There was a lot of playing those days at the Roy mansion; rambling grounds call for 'Statue!' and 'Robbers and thieves' and 'Hopscotch', especially if they contain brooding marble statues left to stand dreamily in the gardens. If this suggests that it was a background imbued with names of artsy European filmmakers and contrarian Trotskyites, it is correct.
And though we all in our own ways flourished in it, the fact that we also survived it is a matter of celebration too. Especially now that we've reached that age when we've known people for over five decades. Especially today, when we can say 'Joy to the world' on this page and know that we can get away with it.
Big ticket exhibition
It's a going to be a big-ticket show when Geeta Khandelwal's exhibition of quilts titled 'Godharis of Maharashtra' shows at the Coomaraswamy Hall, early next month. An internationally renowned needlewoman, Khandelwal, has been passionately involved in quilt making for over four decades and has lectured and exhibited around the world.
The show presents a selection of Godharis or quilts featured in the book, from Lonavla, Wai, Pune, Baramati, Kolhapur, Solapur, Konkan, and Chiplun, amongst others. Along with the exhibition is the launch of Khandelwal coffee table book titled 'Godharis of Maharashtra, Western India'.

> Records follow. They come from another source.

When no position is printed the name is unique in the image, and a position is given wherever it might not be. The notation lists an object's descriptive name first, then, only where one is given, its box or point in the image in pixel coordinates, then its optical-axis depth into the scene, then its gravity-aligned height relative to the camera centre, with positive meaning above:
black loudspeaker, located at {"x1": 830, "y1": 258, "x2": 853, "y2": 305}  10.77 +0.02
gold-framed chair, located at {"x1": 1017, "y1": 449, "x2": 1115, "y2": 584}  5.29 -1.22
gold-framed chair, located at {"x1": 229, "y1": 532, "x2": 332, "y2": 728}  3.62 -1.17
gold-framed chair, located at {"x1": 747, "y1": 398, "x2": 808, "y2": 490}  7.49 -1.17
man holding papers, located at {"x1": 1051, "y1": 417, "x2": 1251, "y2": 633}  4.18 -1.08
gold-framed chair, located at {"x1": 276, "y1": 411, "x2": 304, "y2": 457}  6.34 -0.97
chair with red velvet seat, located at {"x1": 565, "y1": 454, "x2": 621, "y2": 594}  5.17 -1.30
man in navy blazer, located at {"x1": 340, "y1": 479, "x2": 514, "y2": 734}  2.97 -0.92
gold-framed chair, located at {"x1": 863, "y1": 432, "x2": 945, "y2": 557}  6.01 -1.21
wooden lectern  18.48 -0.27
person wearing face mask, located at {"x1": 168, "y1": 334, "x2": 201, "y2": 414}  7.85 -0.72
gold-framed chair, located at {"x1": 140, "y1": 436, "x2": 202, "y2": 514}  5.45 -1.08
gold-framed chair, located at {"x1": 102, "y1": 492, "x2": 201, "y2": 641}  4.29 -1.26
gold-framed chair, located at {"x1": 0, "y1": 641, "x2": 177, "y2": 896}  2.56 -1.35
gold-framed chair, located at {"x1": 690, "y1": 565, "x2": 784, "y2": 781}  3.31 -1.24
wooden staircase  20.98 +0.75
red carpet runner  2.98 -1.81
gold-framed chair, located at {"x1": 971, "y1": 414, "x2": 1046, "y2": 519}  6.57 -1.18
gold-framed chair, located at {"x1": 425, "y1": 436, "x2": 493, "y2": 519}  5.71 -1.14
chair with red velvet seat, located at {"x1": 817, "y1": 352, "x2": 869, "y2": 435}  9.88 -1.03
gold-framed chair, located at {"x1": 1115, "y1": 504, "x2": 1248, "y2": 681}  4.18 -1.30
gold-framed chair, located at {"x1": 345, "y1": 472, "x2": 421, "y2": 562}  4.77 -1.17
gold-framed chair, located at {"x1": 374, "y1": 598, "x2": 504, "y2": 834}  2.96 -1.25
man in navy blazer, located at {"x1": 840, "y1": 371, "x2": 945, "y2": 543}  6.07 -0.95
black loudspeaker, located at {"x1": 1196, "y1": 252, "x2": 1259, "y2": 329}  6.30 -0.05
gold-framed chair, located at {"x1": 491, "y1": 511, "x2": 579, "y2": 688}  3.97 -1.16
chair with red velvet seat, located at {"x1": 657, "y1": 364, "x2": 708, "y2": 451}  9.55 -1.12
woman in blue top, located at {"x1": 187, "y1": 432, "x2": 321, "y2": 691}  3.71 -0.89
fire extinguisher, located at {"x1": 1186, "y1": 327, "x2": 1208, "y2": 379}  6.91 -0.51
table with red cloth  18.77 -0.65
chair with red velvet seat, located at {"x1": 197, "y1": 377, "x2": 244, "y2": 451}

"My romance with fabric started at an early age, when I sewed my own clothes. I learned to appreciate textures of different fabrics, to discern the colours, sheens and weight of cloth, and this has led to a lifelong journey exploring and interacting with the rich world of Indian textiles," says Khandelwal who also happens to be the other friend of our friend the writer and publisher Anuradha Mahindra.
After the Mumbai book launch and exhibition in February 2015, Geeta Khandelwal's collection will travel to Yokohama and New York.